According to a team of researchers from Beijing, help may be at hand in the form of continuous theta-burst stimulation (cTBS). cTBS uses a non-invasive system to deliver magnetic stimulation across the skull. It provides magnetic pulses in high-frequency ‘bursts’. Previous studies showed that this approach increases brain activity, and therefore, the researchers believed it could treat VSN.
Can cTBS improve visuospatial neglect?
The team tested this approach in a group of 12 patients. Their ages ranged from 37 to 78 years. All had experienced a stroke more than two weeks before the study. Six of the patients in this study received cTBS 4 sessions per day for 10 days. Each session lasted 40 seconds and delivered 600 ‘bursts’ of magnetic stimulation. The other six patients did not receive this kind of treatment.

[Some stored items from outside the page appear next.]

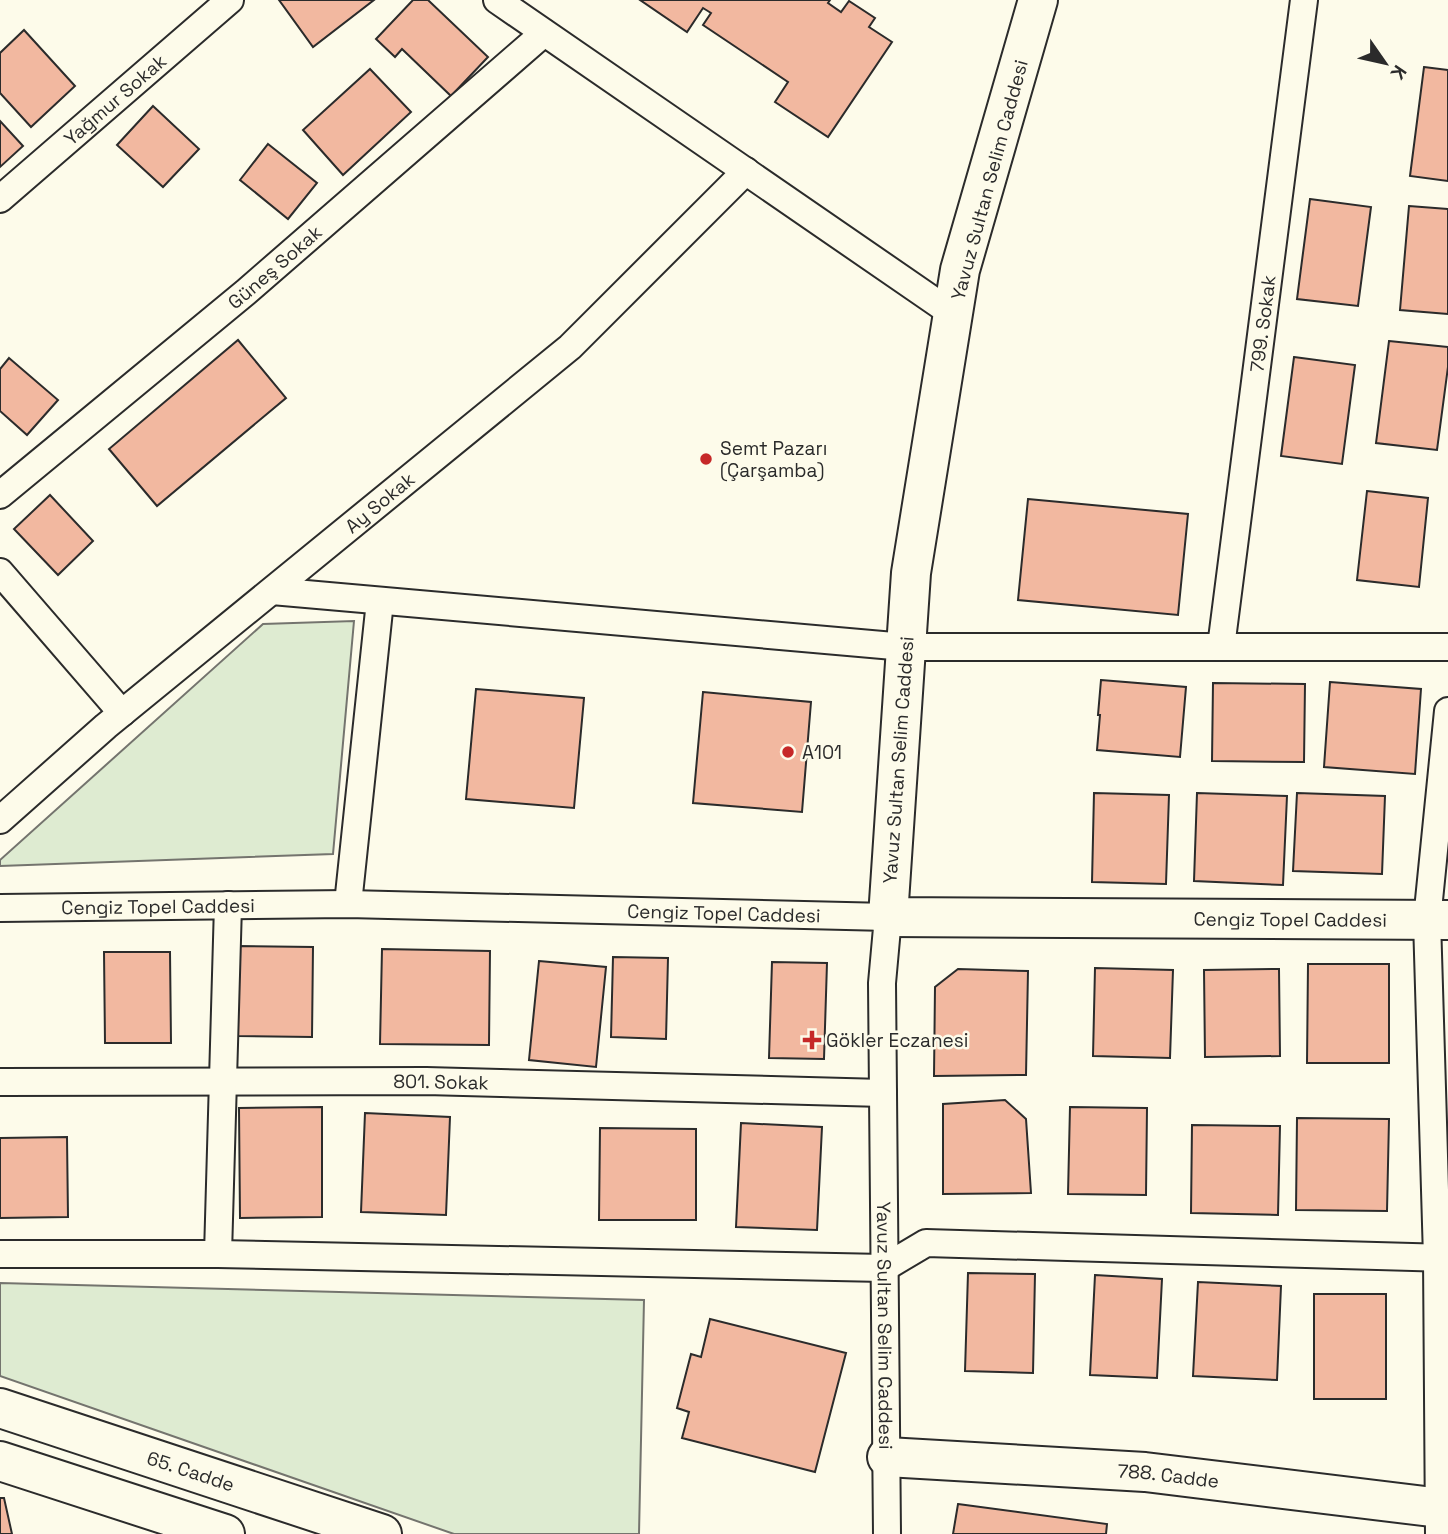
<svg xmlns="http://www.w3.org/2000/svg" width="1448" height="1534" font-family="'Space Grotesk',sans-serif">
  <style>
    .green { fill: #deebd1; stroke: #74746e; stroke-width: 2 }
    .building { fill: #f2b8a0; stroke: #2b2b2b; stroke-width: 2 }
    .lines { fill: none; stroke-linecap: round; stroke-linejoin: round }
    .street-casing { stroke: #2b2b2b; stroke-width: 30 }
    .secondary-casing { stroke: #2b2b2b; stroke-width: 42 }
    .street { stroke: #fdfbea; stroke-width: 26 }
    .secondary { stroke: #fdfbea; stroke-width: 38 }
    .poi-dot { fill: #c62828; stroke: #fdfbea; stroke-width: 2.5 }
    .labels { text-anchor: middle; stroke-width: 5; stroke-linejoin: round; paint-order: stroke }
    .street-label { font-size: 19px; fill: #2b2b2b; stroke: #fdfbea }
    .poi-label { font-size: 19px; fill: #2b2b2b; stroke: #fdfbea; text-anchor: start }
  </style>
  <rect width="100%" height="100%" fill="#fdfbea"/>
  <!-- green -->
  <g class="green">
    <polygon points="354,621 333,854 0,866 0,860 263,624"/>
    <polygon points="0,1283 644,1300 639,1534 454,1534 0,1376"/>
  </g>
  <!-- building -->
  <g class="building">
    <polygon points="279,0 374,0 313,47"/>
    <polygon points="413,0 428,0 488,57 451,96 402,49 395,57 376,39"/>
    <polygon points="640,0 830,0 828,3 841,12 849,1 875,18 869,27 892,42 828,137 775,102 788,82 703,25 711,13 703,8 687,32"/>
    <polygon points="24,30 75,86 31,127 0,93 0,53"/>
    <polygon points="1424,67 1448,70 1448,181 1410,176"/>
    <polygon points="370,69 411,112 343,175 303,130"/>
    <polygon points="153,106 199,149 163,187 117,145"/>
    <polygon points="0,121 23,146 0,167"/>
    <polygon points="268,144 317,183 288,219 240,180"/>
    <polygon points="1310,199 1371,207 1358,306 1297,299"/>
    <polygon points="1409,206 1448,209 1448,314 1400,310"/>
    <polygon points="238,340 286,398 157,506 109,449"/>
    <polygon points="1389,341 1448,347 1448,367 1437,450 1376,443"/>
    <polygon points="1294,357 1355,365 1342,464 1281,456"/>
    <polygon points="9,358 58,400 27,435 0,411 0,369"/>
    <polygon points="1367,491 1428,498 1419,587 1357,580"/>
    <polygon points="50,495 93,541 58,575 14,529"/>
    <polygon points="1028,499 1188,514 1178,615 1018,600"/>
    <polygon points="1101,680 1186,687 1180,757 1097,750 1100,715 1098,715"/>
    <polygon points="1330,682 1421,689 1415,774 1324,767"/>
    <polygon points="1213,683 1305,684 1304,762 1212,761"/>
    <polygon points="476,689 584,698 574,808 466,799"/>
    <polygon points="703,692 811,702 802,812 693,803"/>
    <polygon points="1094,793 1169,795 1166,884 1092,882"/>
    <polygon points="1197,793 1287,796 1283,885 1194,881"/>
    <polygon points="1297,793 1385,796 1382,874 1293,871"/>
    <polygon points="238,946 313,947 312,1037 237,1036"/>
    <polygon points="382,949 490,951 489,1045 380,1044"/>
    <polygon points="104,952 170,952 171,1043 105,1043"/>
    <polygon points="613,957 668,958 666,1039 611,1037"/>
    <polygon points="539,961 606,967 596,1067 529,1060"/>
    <polygon points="772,962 827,963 824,1059 769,1058"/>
    <polygon points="1308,964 1389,964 1389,1063 1307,1063"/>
    <polygon points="1095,968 1173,970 1170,1058 1093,1056"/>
    <polygon points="958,969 1028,971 1026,1075 934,1076 935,987"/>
    <polygon points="1279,969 1280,1056 1205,1057 1204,970"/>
    <polygon points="1005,1100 1026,1119 1031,1193 943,1194 943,1104"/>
    <polygon points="322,1107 322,1217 240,1218 239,1108"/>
    <polygon points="1070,1107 1147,1108 1146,1195 1068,1194"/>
    <polygon points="365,1113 450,1117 446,1215 361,1212"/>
    <polygon points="1297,1118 1389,1119 1387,1211 1296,1210"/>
    <polygon points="741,1123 822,1127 817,1230 736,1227"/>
    <polygon points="1192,1125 1280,1126 1278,1215 1191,1213"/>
    <polygon points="600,1128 696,1129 696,1220 599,1220"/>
    <polygon points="67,1137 68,1217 0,1218 0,1138"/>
    <polygon points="968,1273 1035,1274 1033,1373 965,1371"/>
    <polygon points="1095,1275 1162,1279 1157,1378 1090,1375"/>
    <polygon points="1198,1282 1281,1286 1277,1380 1193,1376"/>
    <rect x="1314" y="1294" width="72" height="105"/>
    <polygon points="710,1319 846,1353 815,1472 682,1438 689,1412 677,1408 691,1354 701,1357"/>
    <polygon points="0,1498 4,1498 12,1534 0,1534"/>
    <polygon points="958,1504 1107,1524 1106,1534 953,1534"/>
  </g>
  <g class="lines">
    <!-- street casing -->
    <g class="street-casing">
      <g id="street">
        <polyline points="497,0 953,314"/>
        <path id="s1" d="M0,199L230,0"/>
        <path id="s2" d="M0,495L246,292L544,33"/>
        <polyline points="0,572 122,713"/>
        <polyline points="272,591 905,647 1448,647"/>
        <path id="s3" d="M1221,647L1304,0"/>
        <path id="s4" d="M0,820L106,726L570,347L746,171"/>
        <polyline points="348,904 380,601"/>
        <path id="s5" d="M0,908L348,904L888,917L882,983L887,1534"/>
        <path id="s6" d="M0,1082L426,1081L883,1093"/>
        <polyline points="0,1254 218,1254 884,1268 926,1243 1448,1258"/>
        <polyline points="218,1254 228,905"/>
        <polyline points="1439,1534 1437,1257 1427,920 1448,711"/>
      </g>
    </g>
    <!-- secondary casing -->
    <g class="secondary-casing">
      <g id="secondary">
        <path id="s7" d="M1038,0L960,270L911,573L888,917L1448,920"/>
        <path id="s8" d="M0,1408L382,1534"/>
        <path id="s9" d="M887,1457L1145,1472L1448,1509"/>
        <polyline points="0,1461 225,1534"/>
      </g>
    </g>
    <!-- street -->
    <use href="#street" class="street"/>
    <!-- secondary -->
    <use href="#secondary" class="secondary"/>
  </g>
  <!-- markers -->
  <g class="poi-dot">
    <circle cx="706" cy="459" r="7"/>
    <circle cx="788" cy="752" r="7"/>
    <path d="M808.5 1029.5h7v7h7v7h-7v7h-7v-7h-7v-7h7z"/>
  </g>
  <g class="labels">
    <!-- street labels -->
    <g class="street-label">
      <text dy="7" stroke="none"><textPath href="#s1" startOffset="152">Yağmur Sokak</textPath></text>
      <text transform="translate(989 180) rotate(-75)" y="7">Yavuz Sultan Selim Caddesi</text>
      <text dy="7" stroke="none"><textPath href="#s2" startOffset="357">Güneş Sokak</textPath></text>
      <text dy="7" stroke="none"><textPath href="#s3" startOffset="326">799. Sokak</textPath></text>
      <text dy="7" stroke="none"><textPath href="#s4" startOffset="495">Ay Sokak</textPath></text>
      <text transform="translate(898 760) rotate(-86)" y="7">Yavuz Sultan Selim Caddesi</text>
      <text dy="7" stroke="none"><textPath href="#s5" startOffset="158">Cengiz Topel Caddesi</textPath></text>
      <text dy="7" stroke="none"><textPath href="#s5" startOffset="724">Cengiz Topel Caddesi</textPath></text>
      <text dy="7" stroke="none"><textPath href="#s7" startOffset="1335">Cengiz Topel Caddesi</textPath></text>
      <text dy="7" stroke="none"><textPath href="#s6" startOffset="441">801. Sokak</textPath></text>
      <text dy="7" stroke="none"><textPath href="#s5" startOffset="1297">Yavuz Sultan Selim Caddesi</textPath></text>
      <text dy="7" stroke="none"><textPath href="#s8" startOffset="201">65. Cadde</textPath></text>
      <text dy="7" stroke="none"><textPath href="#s9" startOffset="282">788. Cadde</textPath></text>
    </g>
    <!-- poi labels -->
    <g class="poi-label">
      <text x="720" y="455">Semt Pazarı<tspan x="720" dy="22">(Çarşamba)</tspan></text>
      <text x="802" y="759">A101</text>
      <text x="826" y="1047">Gökler Eczanesi</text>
    </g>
  </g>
  <!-- north arrow -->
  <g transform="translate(1385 63) rotate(124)" stroke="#fdfbea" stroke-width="5" paint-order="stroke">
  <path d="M0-5L12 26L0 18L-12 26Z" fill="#2b2b2b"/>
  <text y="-10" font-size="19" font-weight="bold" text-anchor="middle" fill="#2b2b2b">K</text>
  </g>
</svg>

Compared to the untreated patients, those treated with cTBS showed improvements in their ability to search across their entire visual field. The researchers believe this is linked to positive changes brought about by the treatment. Researchers measured the improvements with the star cancellation test. In this test, patients have to mark the small stars on a screen. They also used the line bisection test. Patients using this test need to mark the middle of different horizontal lines. No side effects were reported, and no patients complained of pain or discomfort during the sessions.
So if you suffer from VSN, talk with your doctor about cTBS. If your rehabilitation clinic offers TMS, they might be able to provide cTBS. Ask to find out your options. It could change how you see the world around you.
The star cancellation test: patients have to mark the small stars. Patients reduced the number of not marked stars from 51% to 21% after treatment. Control patients stayed at 50%.
The two lead authors of this study were Wei Lu and Lei Cao, Department of Rehabilitation, Xuanwu Hospital Capital Medical University, Beijing, P.R. China.